Predict step: x = A @ x, P = A @ P @ A^T + Q.

Source code in src/sc_neurocore/control/controllers.py

def predict(self) -> np.ndarray:
    """Predict step: x = A @ x, P = A @ P @ A^T + Q."""
    self.x = self.A @ self.x
    self.P = self.A @ self.P @ self.A.T + self.Q
    return self.x.copy()

update(z)

Update step with measurement z.

Source code in src/sc_neurocore/control/controllers.py

def update(self, z: np.ndarray) -> np.ndarray:
    """Update step with measurement z."""
    S = self.H @ self.P @ self.H.T + self.R
    K = self.P @ self.H.T @ np.linalg.inv(S)
    innovation = z - self.H @ self.x
    self.x = self.x + K @ innovation
    self.P = (np.eye(self.n_states) - K @ self.H) @ self.P
    return self.x.copy()

step(z)

Predict + update in one call.

Source code in src/sc_neurocore/control/controllers.py

def step(self, z: np.ndarray) -> np.ndarray:
    """Predict + update in one call."""
    self.predict()
    return self.update(z)

SpikingLQR

Spike-domain Linear Quadratic Regulator.

Computes optimal gain K from system matrices (A, B, Q, R). Control law: u = -K @ x. Weights derived analytically.

Parameters

A : ndarray (n, n) — state transition B : ndarray (n, m) — control input Q : ndarray (n, n) — state cost R : ndarray (m, m) — control cost

Source code in src/sc_neurocore/control/controllers.py

class SpikingLQR:
    """Spike-domain Linear Quadratic Regulator.

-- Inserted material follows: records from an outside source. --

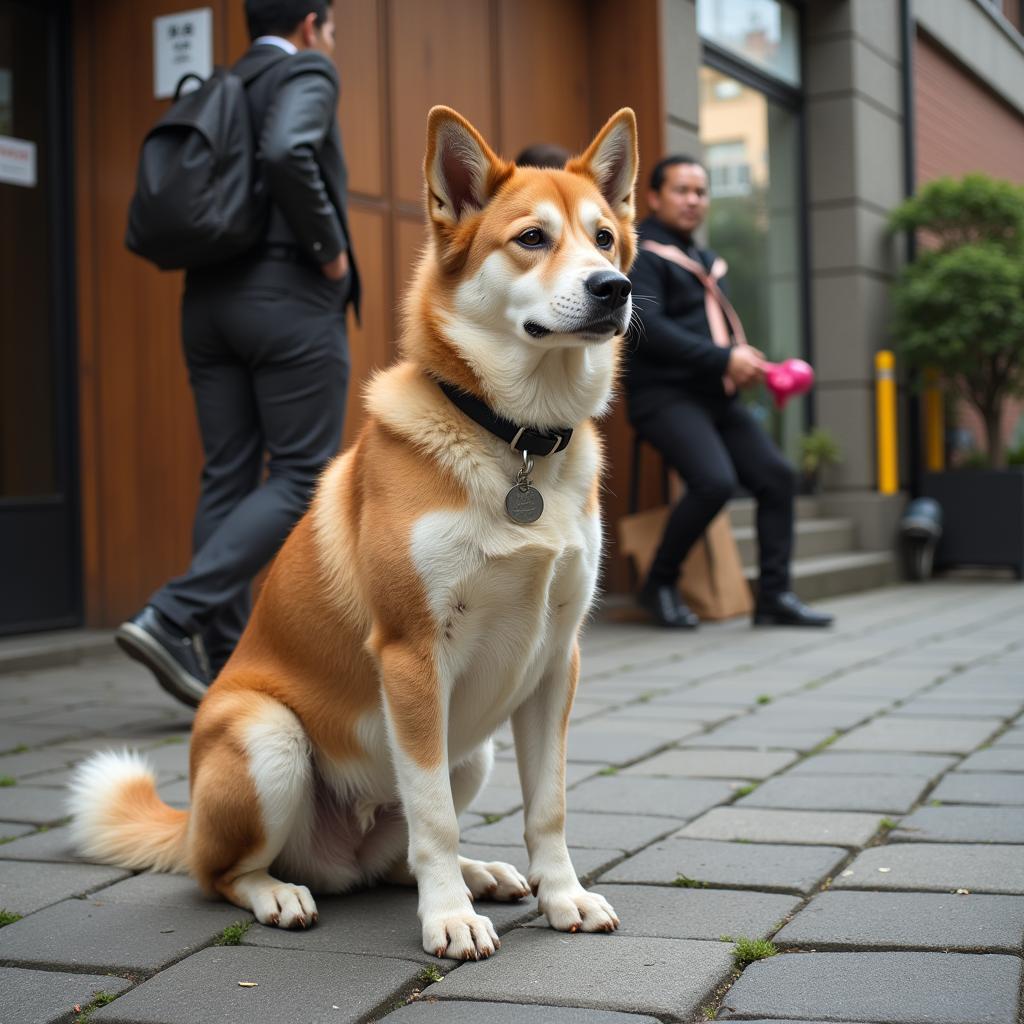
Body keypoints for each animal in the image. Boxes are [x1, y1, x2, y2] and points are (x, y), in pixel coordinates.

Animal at [68, 103, 634, 958]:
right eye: (532, 238)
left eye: (603, 237)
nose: (615, 287)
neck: (515, 441)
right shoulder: (410, 656)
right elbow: (433, 815)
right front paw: (448, 922)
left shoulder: (554, 661)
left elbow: (549, 806)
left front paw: (562, 896)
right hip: (268, 739)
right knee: (225, 874)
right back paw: (283, 893)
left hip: (474, 747)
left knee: (396, 858)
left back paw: (481, 874)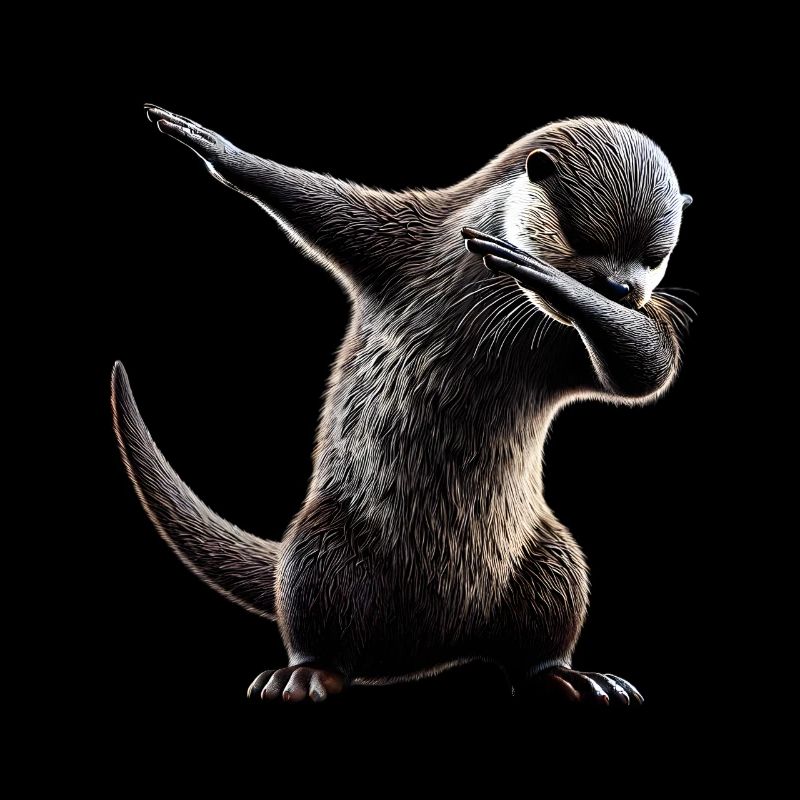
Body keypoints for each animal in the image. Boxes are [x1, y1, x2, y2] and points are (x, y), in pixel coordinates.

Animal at [113, 105, 693, 705]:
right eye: (582, 237)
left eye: (655, 258)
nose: (623, 289)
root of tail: (435, 646)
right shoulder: (401, 238)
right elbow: (319, 202)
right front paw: (215, 147)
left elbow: (650, 367)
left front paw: (550, 281)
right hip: (319, 552)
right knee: (319, 624)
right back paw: (304, 675)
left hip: (552, 559)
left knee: (540, 636)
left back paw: (572, 678)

    Computes optimal gain K from system matrices (A, B, Q, R).
    Control law: u = -K @ x. Weights derived analytically.

    Parameters
    ----------
    A : ndarray (n, n) — state transition
    B : ndarray (n, m) — control input
    Q : ndarray (n, n) — state cost
    R : ndarray (m, m) — control cost
    """

    def __init__(
        self, A: np.ndarray, B: np.ndarray, Q: np.ndarray | None = None, R: np.ndarray | None = None
    ):
        n = A.shape[0]
        m = B.shape[1]
        self.A = A
        self.B = B
        self.Q = Q if Q is not None else np.eye(n)
        self.R = R if R is not None else np.eye(m)
        self.K = self._solve_dare()

    def _solve_dare(self, max_iter: int = 200) -> np.ndarray:
        """Solve discrete algebraic Riccati equation iteratively."""
        P = self.Q.copy()
        for _ in range(max_iter):
            K = np.linalg.solve(
                self.R + self.B.T @ P @ self.B,
                self.B.T @ P @ self.A,
            )
            P_new = self.Q + self.A.T @ P @ (self.A - self.B @ K)
            if np.allclose(P, P_new, atol=1e-10):
                break
            P = P_new
        return np.linalg.solve(
            self.R + self.B.T @ P @ self.B,
            self.B.T @ P @ self.A,
        )

    def control(self, x: np.ndarray) -> np.ndarray:
        """Compute optimal control: u = -K @ x."""
        return -self.K @ x

    @property
    def gain_matrix(self) -> np.ndarray:
        return self.K.copy()

control(x)

Compute optimal control: u = -K @ x.

Source code in src/sc_neurocore/control/controllers.py

def control(self, x: np.ndarray) -> np.ndarray:
    """Compute optimal control: u = -K @ x."""
    return -self.K @ x